Wherever the string "tunnel" appears in a line of the listing below, report that line.

------------------------

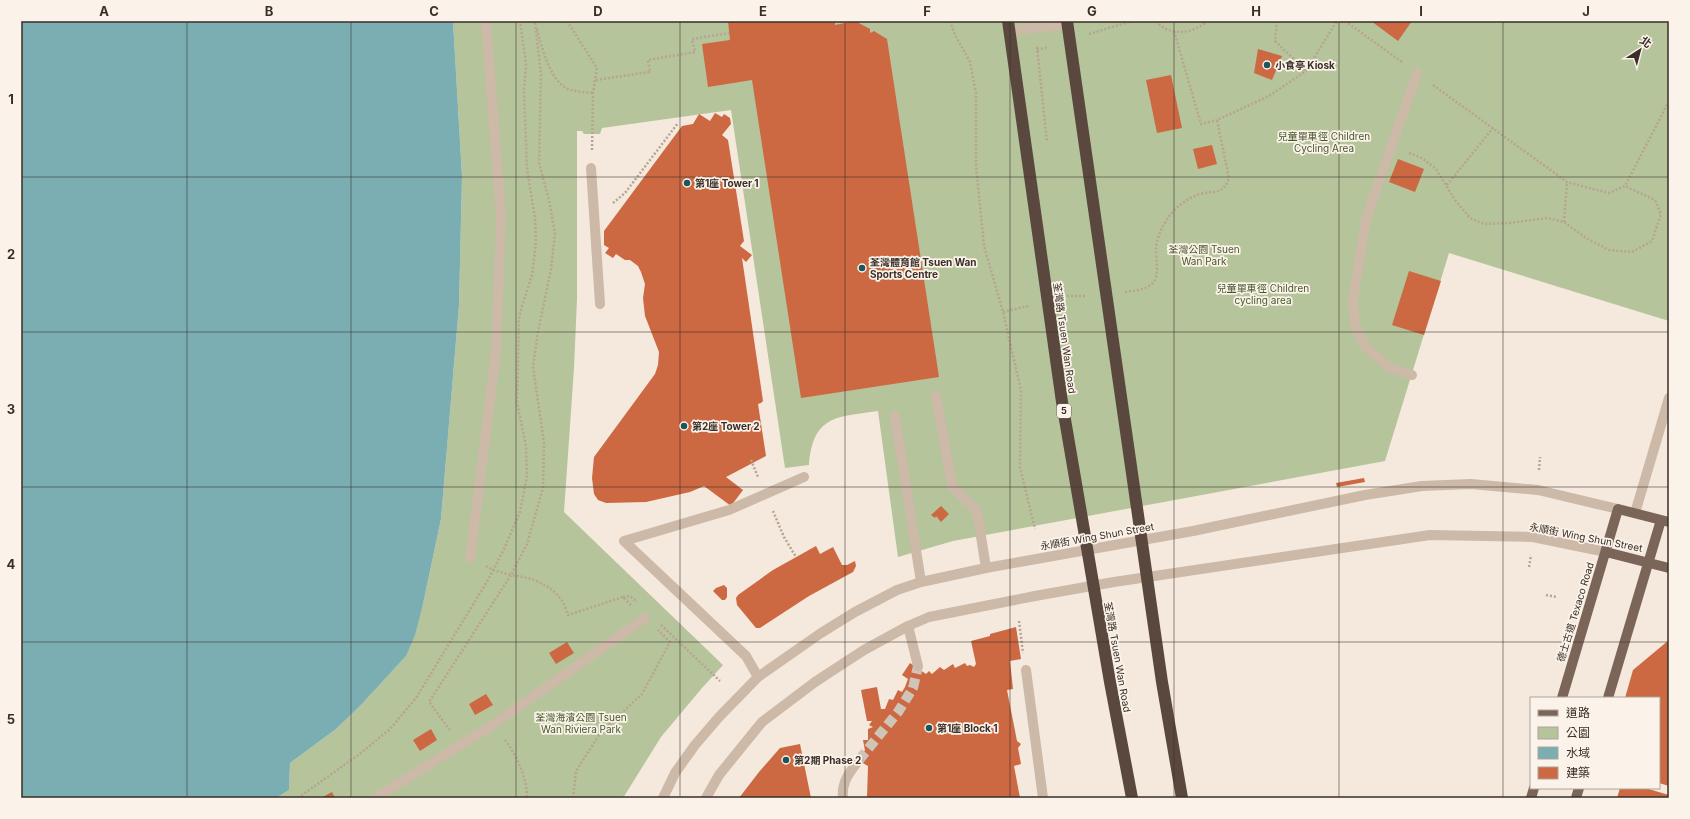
<svg xmlns="http://www.w3.org/2000/svg" width="1690" height="819" font-family="Inter,'Noto Sans TC',sans-serif">
<style>
.green{fill:#b5c49b}
.water{fill:#7aaeb2}
.building{fill:#cc6842}
.lines{fill:none;stroke-linecap:round;stroke-linejoin:round}
.minor-tunnel{stroke:#cfc4b8;stroke-width:10;stroke-dasharray:10 5;stroke-linecap:butt}
.path{stroke:#b8a391;stroke-width:2.5;stroke-dasharray:2 2;stroke-linecap:butt}
.minor{stroke:#ccb9a7;stroke-width:10}
.major{stroke:#7b6559;stroke-width:10}
.highway{stroke:#5a483f;stroke-width:12}
.grid{fill:none;stroke:#392e28;stroke-width:1;stroke-opacity:0.55}
.poi-dot{fill:#1b565d;stroke:#fbf3e9;stroke-width:1.5}
.labels{text-anchor:middle;stroke-width:3.5;stroke-linejoin:round;paint-order:stroke}
.shield{fill:#fbf3e9;stroke:#736962;stroke-width:1}
.shield-label{font-size:9px;font-weight:bold;fill:#392e28}
.poi-label{font-size:10px;font-weight:bold;fill:#392e28;stroke:#fbf3e9;text-anchor:start}
.park-label{font-size:10px;fill:#46582b;stroke:#fbf3e9}
.street-label{font-size:10px;fill:#392e28;stroke:#fbf3e9}
.neatline{fill:none;stroke:#392e28;stroke-width:1.5}
.grid-label{font-size:13px;text-anchor:middle;font-weight:bold;fill:#392e28}
</style>
<rect width="100%" height="100%" fill="#f4e9dc"/>
<path class="green" d="M453,21H1669V321L1449,253L1385,461L953,541L898,557L878,411C837,417 813,415 809,465L785,468L731,110L602,128L600,134H584L582,131H577V299L574,368L564,512L723,665L702,688L661,737L623,798H276L289,790L290,763L336,729L360,706L406,656L423,604L441,519L459,305L462,176Z"/>
<path class="water" d="M21,21H453L462,176L459,305L441,519L423,604L415,635L406,656L360,706L336,729L290,763L289,790L276,798H21Z"/>
<path class="building" d="M728,21H835V25L855,21L870,29V33L874,31L887,39L939,377L801,398L752,80L708,87L702,44L730,40Z
M1371,21H1412L1398,41Z
M1258,49L1282,56L1272,80L1254,73Z
M1171,75L1182,128L1157,133L1146,80Z
M715,113L722,117L724,114L730,118L731,124L722,135L728,140L744,241L740,246L752,255L746,262L742,258L763,401L761,403L758,404L766,456L726,477L743,490L731,506L704,486L690,492L646,502L606,503L598,500L594,494L592,478L594,457L655,374L658,365L659,352L645,316L643,298L645,284L641,272L638,266L630,260H625L616,254L613,258L605,253L609,248L604,245V231L682,126L693,124L699,114L710,121Z
M1212,145L1217,164L1198,169L1193,149Z
M1398,159L1424,169L1415,192L1389,182Z
M1409,271L1441,281L1424,335L1392,325Z
M1364,478L1365,482L1337,487L1336,483Z
M941,506L949,514L941,522L936,516L935,518L931,515Z
M816,546L820,554L833,547L842,565H847L855,561L856,566L853,572L809,596L763,626L760,628H756L737,605L736,598L738,595L773,570Z
M724,585L727,588V597L725,600H722L713,591L716,588Z
M1016,627L1021,659L1010,661L1013,689L1007,690L1017,741L1021,744L1018,748L1021,764L1014,766L1020,798H867L868,766L861,762L860,752L865,751L863,740H868V729L873,727L869,725L872,721H867L861,690L877,687L881,709H885L889,699L893,700L898,690L902,692L905,687L908,679L902,675L910,663L926,674L929,671L932,674L940,667L944,670L953,664L955,668L965,663L967,666L970,665L974,667L976,664L971,641L990,636V634Z
M1669,640V786L1659,783V698H1625L1633,670Z
M567,642L574,653L556,664L549,653Z
M486,694L493,705L475,715L469,704Z
M431,729L437,740L420,751L413,740Z
M800,744L811,798H739L759,772L780,748Z
M1620,788H1645L1669,795V798H1617Z
M332,792L335,798H321Z"/>
<g class="lines">
<path class="minor-tunnel" d="M859,760L898,712L913,688L918,666"/>
<path class="path" d="M567,21L597,68L593,93L592,150
M950,21L955,35L970,62L976,93V165L984,246L1003,312L1021,390L1020,467L1035,529
M1156,21C1169,37 1194,34 1207,21
M1277,21L1275,41L1306,71
M1345,21L1402,62
M537,29C542,48 550,81 568,89C576,92 585,92 593,93
M1174,31L1201,124L1217,120
M1089,34L1132,21
M1037,47L1047,142
M1037,50L1048,47
M596,80L650,72L648,60L695,52L692,39L729,33
M1433,85L1567,182L1609,193L1625,186L1669,101
M1409,153L1422,158L1436,169L1455,200L1470,218L1484,224L1509,223L1547,218L1564,222L1586,238L1609,250L1632,252L1652,241L1661,214L1655,200L1625,186
M1447,185L1493,128
M613,203L625,193L678,123
M1564,222L1567,182
M1125,292C1133,291 1142,290 1149,286C1162,279 1155,258 1156,246C1158,235 1162,227 1168,218C1175,207 1188,198 1200,194C1214,190 1223,196 1229,178L1217,120L1269,96L1306,71L1337,21
M1067,296H1086
M1003,312L1028,306
M751,460L758,477
M1539,470L1540,457
M773,511L784,537L796,557
M486,566L493,570L511,575L527,544L543,488L544,443L533,367L538,332L551,269L555,233L549,200L539,163L541,75L535,21
M1529,567L1531,555
M1546,595L1557,597
M623,597L630,596L637,602
M1019,621L1023,653
M661,625L720,681
M450,730L429,702L511,575C529,577 548,583 560,598C564,602 566,610 568,615L623,597L631,605
M505,740C517,756 527,777 527,798
M298,798L361,753L390,729L416,698L488,580L504,549L520,512L527,476L526,446L517,402L519,316L532,275L536,241L535,219L527,168L524,91L526,64L520,21
M573,798L576,771L601,732L642,694L670,642L658,630"/>
<path class="minor" d="M1009,31L1067,24
M591,168L600,304
M1412,375L1390,368L1365,346L1355,326L1353,300L1366,219L1417,73
M936,396L952,486L977,511L986,568
M895,416L921,582
M1635,513L1669,398
M624,541L729,510L804,477
M624,541L746,656L758,677
M470,558L496,352L501,217L486,21
M908,626L918,666
M1026,670L1043,798
M375,798L494,724L645,618
M663,798L675,773L695,745L719,717L758,677L821,633L855,612L897,590L921,582L986,568L1193,531L1365,495L1422,486L1471,484L1538,490L1618,509
M706,798L719,775L762,722L815,682L864,650L908,626L929,617L1035,596L1114,582L1430,535L1533,537L1606,552
M843,798C841,783 850,771 859,760"/>
<path class="major" d="M1606,552L1669,568
M1562,698L1618,509L1669,522
M1608,698L1661,520
M1531,798L1534,788
M1576,798L1579,788"/>
<path class="highway" d="M1008,21L1062,402L1110,682L1132,798
M1067,21L1162,682L1182,798"/>
</g>
<path class="grid" d="M187,21V798M351,21V798M516,21V798M680,21V798M845,21V798M1010,21V798M1174,21V798M1339,21V798M1503,21V798M21,177H1669M21,332H1669M21,487H1669M21,642H1669"/>
<g class="poi-dot">
<circle cx="1267" cy="65" r="4"/>
<circle cx="687" cy="183" r="4"/>
<circle cx="862" cy="268" r="4"/>
<circle cx="684" cy="426" r="4"/>
<circle cx="929" cy="728" r="4"/>
<circle cx="786" cy="760" r="4"/>
</g>
<g class="labels">
<rect class="shield" x="1057" y="404" width="14" height="14" rx="3"/>
<g class="shield-label">
<text x="1064" y="414">5</text>
</g>
<g class="poi-label">
<text x="1275" y="69">小食亭 Kiosk</text>
<text x="695" y="187">第1座 Tower 1</text>
<text x="870" y="266">荃灣體育館 Tsuen Wan<tspan x="870" dy="12">Sports Centre</tspan></text>
<text x="692" y="430">第2座 Tower 2</text>
<text x="937" y="732">第1座 Block 1</text>
<text x="794" y="764">第2期 Phase 2</text>
</g>
<g class="park-label">
<text x="1324" y="140">兒童單車徑 Children<tspan x="1324" dy="12">Cycling Area</tspan></text>
<text x="1204" y="253">荃灣公園 Tsuen<tspan x="1204" dy="12">Wan Park</tspan></text>
<text x="1263" y="292">兒童單車徑 Children<tspan x="1263" dy="12">cycling area</tspan></text>
<text x="581" y="721">荃灣海濱公園 Tsuen<tspan x="581" dy="12">Wan Riviera Park</tspan></text>
</g>
<g class="street-label">
<text transform="translate(1065 338) rotate(82)" y="4">荃灣路 Tsuen Wan Road</text>
<text transform="translate(1097 536) rotate(-10)" y="4">永順街 Wing Shun Street</text>
<text transform="translate(1586 537) rotate(11)" y="4">永順街 Wing Shun Street</text>
<text transform="translate(1575 612) rotate(-73)" y="4">德士古道 Texaco Road</text>
<text transform="translate(1118 657) rotate(80)" y="4">荃灣路 Tsuen Wan Road</text>
</g>
</g>
<rect width="1690" height="819" fill="none" stroke="#fbf3e9" stroke-width="44"/>
<rect x="1530" y="697" width="130" height="92" fill="#fbf3e9" stroke="#ada49c"/>
<rect x="1538" y="710" width="20" height="6" fill="#7b6559" stroke="#ada49c"/>
<text x="1566" y="717" font-size="12" fill="#392e28">道路</text>
<rect x="1538" y="727" width="20" height="12" fill="#b5c49b" stroke="#ada49c"/>
<text x="1566" y="737" font-size="12" fill="#392e28">公園</text>
<rect x="1538" y="747" width="20" height="12" fill="#7aaeb2" stroke="#ada49c"/>
<text x="1566" y="757" font-size="12" fill="#392e28">水域</text>
<rect x="1538" y="767" width="20" height="12" fill="#cc6842" stroke="#ada49c"/>
<text x="1566" y="777" font-size="12" fill="#392e28">建築</text>
<g transform="translate(1640 50) rotate(36)" stroke="#fbf3e9" stroke-width="3" paint-order="stroke">
<path d="M0-3L7 15L0 10L-7 15Z" fill="#392e28"/>
<text y="-6" font-size="11" font-weight="bold" text-anchor="middle" fill="#392e28">北</text>
</g>
<rect x="22" y="22" width="1646" height="775" class="neatline"/>
<g class="grid-label">
<text x="104" y="16">A</text>
<text x="269" y="16">B</text>
<text x="434" y="16">C</text>
<text x="598" y="16">D</text>
<text x="763" y="16">E</text>
<text x="927" y="16">F</text>
<text x="1092" y="16">G</text>
<text x="1256" y="16">H</text>
<text x="1421" y="16">I</text>
<text x="1586" y="16">J</text>
<text x="11" y="104">1</text>
<text x="11" y="259">2</text>
<text x="11" y="414">3</text>
<text x="11" y="569">4</text>
<text x="11" y="724">5</text>
</g>
</svg>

------------------------

▶ [Answer area]
.minor-tunnel{stroke:#cfc4b8;stroke-width:10;stroke-dasharray:10 5;stroke-linecap:butt}
<path class="minor-tunnel" d="M859,760L898,712L913,688L918,666"/>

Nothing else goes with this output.